# Problem description
Take the line that contains "695 358 11.94" as the first line and the final line of the records as the last; return exactly those lines and the lines between.

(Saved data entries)

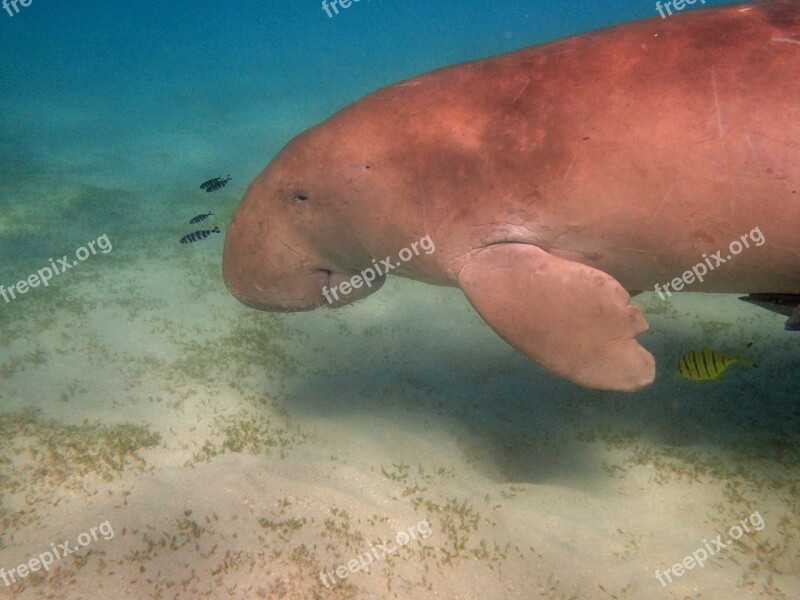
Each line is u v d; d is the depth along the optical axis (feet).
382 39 209.05
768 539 11.13
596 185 8.78
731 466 13.32
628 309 8.63
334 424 15.69
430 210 9.91
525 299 8.99
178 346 20.43
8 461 13.53
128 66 146.51
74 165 52.29
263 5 344.90
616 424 15.39
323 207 11.05
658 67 8.50
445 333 21.27
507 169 9.27
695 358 11.94
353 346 20.48
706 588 10.07
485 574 10.45
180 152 58.54
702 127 8.13
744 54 8.14
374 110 10.51
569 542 11.22
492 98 9.58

# Result below
695 358 11.94
353 346 20.48
706 588 10.07
485 574 10.45
180 152 58.54
702 127 8.13
744 54 8.14
374 110 10.51
569 542 11.22
492 98 9.58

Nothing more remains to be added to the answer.